We then took a train to Groningen, a wonderful, compact city filled with art (the Groninger Museum is one of the best museums I’ve ever been to). The city was also a great launching pad for a bike adventure. We headed first to the North Sea and stayed a night in little Vierhuizen before biking across Friesland to Leeuwarden, where we caught a train to Brussels.
Biking across the Netherlands is no sweat, and most of the other people biking outside the cities were of retirement age. We biked halfway across the country either on separate bike paths or low-traffic streets. Every bridge was bike-friendly. It was almost too easy.
For an idea of what bike travel is like in the Netherlands, consider that this is what bicycle wayfinding signage is like even in the middle of vast farmland with no other human beings in sight:
Brussels was really just a quick stopover to break up a long train day, but we were surprised to find that the city closes many central streets to cars nightly. Busy streets were often marked with feeble sharrows and, for the first time on our trip, some people were wearing helmets. In other words, it felt like home.
But the city also had some great small streets that were either car-free or too skinny and winding to attract lots of car traffic. This was especially true in our next stop: Lyon, France.
I fell in love with Lyon, where the long-established bike share system Vélo’v is a regular part of daily life. And a great many of those trips are up and down the city’s packed car-free or car-light streets right in the heart of the city center. As Seattle considers the role of car-free streets in our city — especially on Capitol Hill — efforts by cities like Brussels and Lyon could be a good guiding light.
Car-free streets are great for nightlife, sure, but they are also great during the daytime (deliveries are still allowed, or at least tolerated). And when they are long and continuous, they make great bike routes, too. Imagine a car-free Pike or Pine Street from downtown to Madison…
Our trip then took us to Paris, which is of course an amazing city. But wow, that city has a serious car problem.
It’s Paris. It’s beautiful and packed with history and art and culture and everything that comes with being a global center. But it is also packed with cars and streets so wide it takes slower-moving people two signal cycles to cross (if you zoom you can see the skinny median in the photo is packed with about 30 people).
Don’t get me wrong, I loved Paris for all kinds of other reasons. But for the issues we talk about on this blog, I was surprised the city is not more of a leader in European safe streets efforts. We biked a little bit using the ever-present Velib bike share system, but it was pretty stressful vehicular cycling each time we did it (except for some of the lovely riverside bike routes and the rare protected bike lane). So we mostly stuck to walking and the Metro. We were on vacation, after all.
Thanks for reading, everyone! This trip was a great reset for me.
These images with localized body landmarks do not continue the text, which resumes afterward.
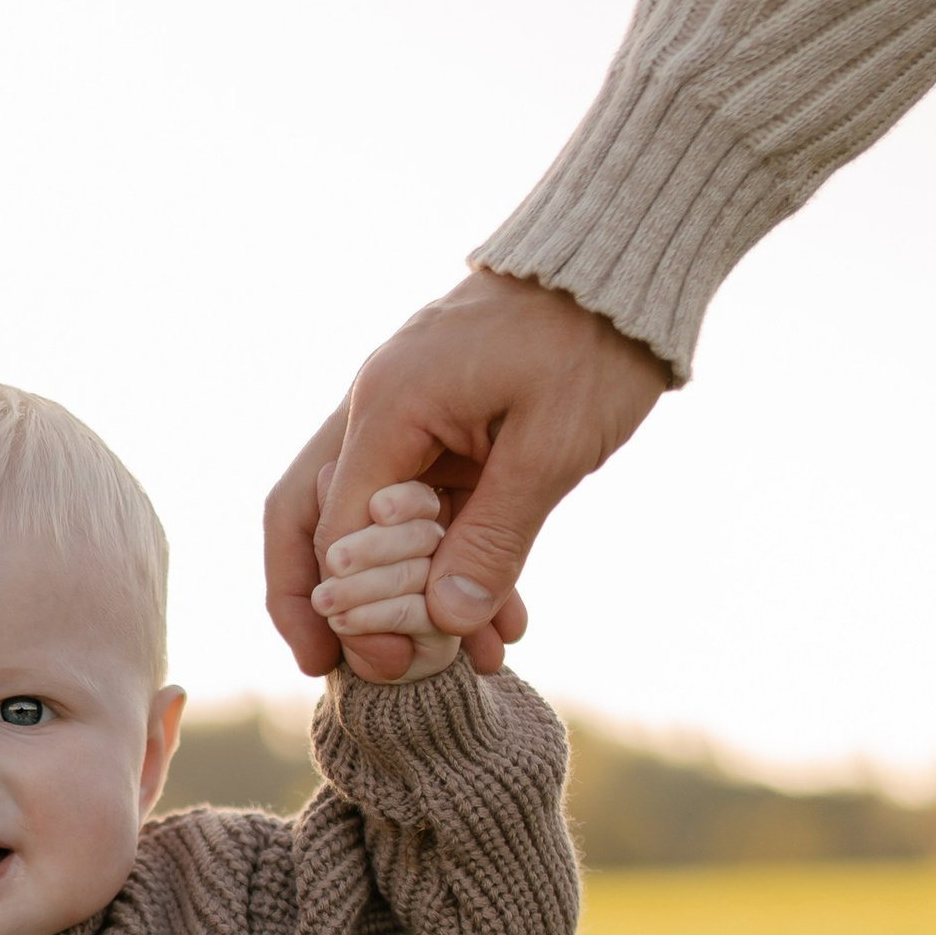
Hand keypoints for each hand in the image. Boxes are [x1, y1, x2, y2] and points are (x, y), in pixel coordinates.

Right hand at [264, 268, 667, 678]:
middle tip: (329, 667)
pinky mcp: (445, 424)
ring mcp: (408, 415)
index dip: (355, 609)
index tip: (392, 665)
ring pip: (375, 522)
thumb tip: (443, 622)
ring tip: (463, 659)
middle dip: (321, 600)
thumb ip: (493, 540)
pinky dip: (452, 560)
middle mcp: (378, 410)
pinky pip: (427, 506)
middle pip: (312, 518)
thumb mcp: (549, 449)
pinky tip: (500, 616)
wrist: (623, 267)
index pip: (338, 531)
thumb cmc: (590, 341)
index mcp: (388, 408)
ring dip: (409, 593)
I feel reinvigorated and ready to continue pushing our city to experiment with our public spaces, with our land use choices (that was a huge lesson from every city on this trip: Seattle needs way more small business spaces!) and to take bold action of safe streets and connected bike routes.
Seattle is a stunning and special city, and we have the opportunity to be a true global leader in making the city of the future. Some of that means taking lessons from old cities in Europe, but some of the means forging a genuinely new path (like being a fully accessible city for people with various mobility challenges, something most places we went in Europe failed spectacularly to achieve).
We have a lot of work to do, but so long as we can push past people’s predictable resistance to change (a problem in Europe, too) Seattle can become one of the great cities of the world. It can happen fairly quickly if we let it.